Fue una sorpresa que el rey se inclinara por ese joven franquista para presidir el gobierno español en 1976. Para casi todos fue una decepción. Suárez había sido criado por la Falange, no era un hombre de luces, carecía de credenciales democráticas. Pero para Tierno, buen lector de Gracián, la decisión era audaz. La actitud dialogante del nuevo jefe del ejecutivo era el mejor vehículo para acceder a la democracia. Suárez no parecía un hombre de convicciones pero parecía especialmente dotado para el diálogo. Recordando el nombramiento de Suárez, Tierno Galván escribió: "Por lo que mis recuerdos alcanzan y, sobre todo, por lo que me decían, resultaba patente que Suárez era persona que descollaba por su capacidad de relacionar a las gentes entre sí, por su habilidad para eludir los ataques políticos y, a la vez, por su mucho y buen aguantar cuando el ataque no era eludible. A esto cabe añadir su capacidad para repetir, dándole forma distinta lo que oía o leía, de modo que la antigua o la presente forma tuviera carácter de acierto".
Tres talentos se registran de inmediato en esta estampa: el arte de vincular a la gente, la habilidad para deslizarse entre conflictos sin prenderse de ellos, tino de palabra. Éstas terminarían por ser vistas como las prendas esenciales para impulsar la paradigmática democratización española. Hoy parece que el camino es sencillo y que el desenlace es inevitablemente feliz. Abandonar una dictadura y fundar una democracia es algo que se ha hecho en muchos países con éxito y en paz en las últimas décadas. A fines de los setenta parecía una aventura riesgosa que podría provocar el retorno de la guerra civil. Imposible reconstruir ese capítulo sin considerar la confluencia de liderazgos responsables y dialogantes. No hay duda que uno de los personajes centrales -por no decir, el personaje central- fue Adolfo Suárez.
El politólogo español Juan J. Linz, agudo estudioso de las instituciones en el cambio político, ponderó la importancia del liderazgo en la democratización española. Sin esa concurrencia de dirigentes, la historia de España habría sido muy distinta. Suárez, en particular, ofreció un liderazgo propicio a la apertura. En primer lugar, entendió el desafío histórico y supo traducir ese reto en soluciones concretas. Supo trasmitir un sentido de dirección que permitía cohesionar los elementos más disímbolos de la política española.

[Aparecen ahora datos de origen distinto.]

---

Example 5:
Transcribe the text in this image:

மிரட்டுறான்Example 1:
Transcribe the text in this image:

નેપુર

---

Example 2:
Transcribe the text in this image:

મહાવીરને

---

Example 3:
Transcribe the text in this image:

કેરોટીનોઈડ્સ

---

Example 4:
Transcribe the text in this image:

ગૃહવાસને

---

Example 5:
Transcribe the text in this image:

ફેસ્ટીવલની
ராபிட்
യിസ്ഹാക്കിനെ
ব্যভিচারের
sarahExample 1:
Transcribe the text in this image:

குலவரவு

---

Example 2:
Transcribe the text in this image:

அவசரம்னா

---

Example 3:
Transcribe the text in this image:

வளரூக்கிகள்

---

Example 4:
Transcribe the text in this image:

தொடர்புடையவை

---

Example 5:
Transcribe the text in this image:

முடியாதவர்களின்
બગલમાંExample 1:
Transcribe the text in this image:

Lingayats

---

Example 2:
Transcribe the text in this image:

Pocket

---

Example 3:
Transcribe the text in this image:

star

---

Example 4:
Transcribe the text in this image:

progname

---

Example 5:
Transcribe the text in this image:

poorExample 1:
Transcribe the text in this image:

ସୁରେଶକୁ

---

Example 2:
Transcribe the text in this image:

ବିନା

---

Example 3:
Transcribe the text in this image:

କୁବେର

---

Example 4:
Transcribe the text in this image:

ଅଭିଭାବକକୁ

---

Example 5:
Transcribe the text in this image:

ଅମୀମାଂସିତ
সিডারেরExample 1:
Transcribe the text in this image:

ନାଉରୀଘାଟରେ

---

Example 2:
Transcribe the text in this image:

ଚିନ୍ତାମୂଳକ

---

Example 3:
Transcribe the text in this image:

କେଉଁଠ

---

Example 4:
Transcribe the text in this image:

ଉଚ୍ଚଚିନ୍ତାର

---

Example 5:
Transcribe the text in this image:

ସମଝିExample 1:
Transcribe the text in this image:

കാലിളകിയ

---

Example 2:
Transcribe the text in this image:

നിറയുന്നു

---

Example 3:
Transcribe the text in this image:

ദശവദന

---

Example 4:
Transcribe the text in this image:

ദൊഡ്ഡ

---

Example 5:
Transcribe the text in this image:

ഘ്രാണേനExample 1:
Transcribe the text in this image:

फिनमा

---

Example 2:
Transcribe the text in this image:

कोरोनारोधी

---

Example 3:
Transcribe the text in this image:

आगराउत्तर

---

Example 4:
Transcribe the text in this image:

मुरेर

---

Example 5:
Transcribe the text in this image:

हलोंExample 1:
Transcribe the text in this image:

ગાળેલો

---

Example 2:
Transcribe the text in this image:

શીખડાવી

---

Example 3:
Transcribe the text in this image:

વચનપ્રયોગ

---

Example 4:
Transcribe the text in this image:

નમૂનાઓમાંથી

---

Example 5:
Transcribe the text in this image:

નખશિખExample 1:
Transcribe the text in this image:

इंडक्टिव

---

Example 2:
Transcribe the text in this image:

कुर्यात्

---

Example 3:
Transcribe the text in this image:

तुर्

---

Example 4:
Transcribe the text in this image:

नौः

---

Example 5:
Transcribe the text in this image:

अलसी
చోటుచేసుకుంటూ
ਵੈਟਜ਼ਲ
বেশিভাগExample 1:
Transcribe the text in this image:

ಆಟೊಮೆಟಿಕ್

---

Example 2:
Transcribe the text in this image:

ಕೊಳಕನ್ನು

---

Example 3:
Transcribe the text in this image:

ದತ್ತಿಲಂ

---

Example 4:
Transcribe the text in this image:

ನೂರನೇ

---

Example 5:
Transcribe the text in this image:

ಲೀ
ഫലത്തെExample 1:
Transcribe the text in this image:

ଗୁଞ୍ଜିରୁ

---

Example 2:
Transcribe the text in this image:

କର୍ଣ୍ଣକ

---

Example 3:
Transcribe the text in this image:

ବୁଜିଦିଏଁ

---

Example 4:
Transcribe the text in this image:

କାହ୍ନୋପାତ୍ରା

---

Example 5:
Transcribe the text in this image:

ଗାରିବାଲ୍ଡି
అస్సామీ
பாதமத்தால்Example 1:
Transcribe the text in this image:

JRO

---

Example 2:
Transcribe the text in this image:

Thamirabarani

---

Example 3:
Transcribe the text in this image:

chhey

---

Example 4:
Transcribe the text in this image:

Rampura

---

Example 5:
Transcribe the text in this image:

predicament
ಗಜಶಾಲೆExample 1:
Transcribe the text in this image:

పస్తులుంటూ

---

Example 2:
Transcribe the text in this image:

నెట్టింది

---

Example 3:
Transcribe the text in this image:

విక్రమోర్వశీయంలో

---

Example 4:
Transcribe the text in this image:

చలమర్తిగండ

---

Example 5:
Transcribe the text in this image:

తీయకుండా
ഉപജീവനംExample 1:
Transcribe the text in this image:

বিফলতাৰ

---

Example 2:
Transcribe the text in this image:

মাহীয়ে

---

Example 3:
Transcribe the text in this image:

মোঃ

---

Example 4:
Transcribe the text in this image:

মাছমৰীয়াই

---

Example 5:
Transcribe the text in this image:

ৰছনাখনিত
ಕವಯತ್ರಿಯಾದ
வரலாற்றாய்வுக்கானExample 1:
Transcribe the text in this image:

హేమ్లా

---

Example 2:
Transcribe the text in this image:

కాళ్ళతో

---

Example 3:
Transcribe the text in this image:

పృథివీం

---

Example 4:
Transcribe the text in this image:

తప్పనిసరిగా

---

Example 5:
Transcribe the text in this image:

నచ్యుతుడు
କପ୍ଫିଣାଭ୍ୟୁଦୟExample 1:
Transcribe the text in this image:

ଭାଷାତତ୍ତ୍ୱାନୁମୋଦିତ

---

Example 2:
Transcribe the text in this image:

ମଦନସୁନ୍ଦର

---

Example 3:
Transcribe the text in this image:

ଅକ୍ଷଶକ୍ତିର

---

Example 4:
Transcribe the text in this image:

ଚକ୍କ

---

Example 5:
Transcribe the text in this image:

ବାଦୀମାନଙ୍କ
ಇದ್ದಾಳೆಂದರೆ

El primer presidente de la democracia, sigue Linz en su estudio sobre el liderazgo innovador, podía adaptarse a los cambios pero solía estar un paso adelante. Su disposición al diálogo conjuró el peligro de la polarización. Hombre de concordia, Suárez sabía dialogar y hacer, de la conversación, cemento de confianza. El bordado de la confianza no se limitaba al trato con las élites alrededor de una taza de café. El político supo acudir al público y comunicarse directamente con él. Suárez, en efecto, no solamente jugaba la política de salón; también aprendió a hacer (por lo menos durante un tiempo) política frente a la ciudadanía. Todo subordinado, desde luego, a un hondo sentido de responsabilidad histórica.
Antes de ocupar la presidencia del gobierno, Suárez definió la tarea del momento como una hazaña de la normalidad: "Vamos sencillamente (...) a quitarle dramatismo a nuestra política. Vamos a elevar a la categoría política de normal lo que a nivel de calle es simplemente normal. Vamos a sentar las bases de un entendimiento duradero bajo el imperio de la ley". Elegante síntesis del proyecto democrático: dar a la política el lustre de lo ordinario; conquistar entendimiento dentro de la ley.
Fue político de una misión: la democracia. Concluida su obra, su carrera concluyó. Porque conocía los resortes de la dictadura supo usarlos para desbaratarla. Las intrigas de los partidos, la política del parlamento, la retórica de las campañas le resultó ajena. ¿Será esa la tragedia de los constructores? Ser aplastado por el régimen que levantan.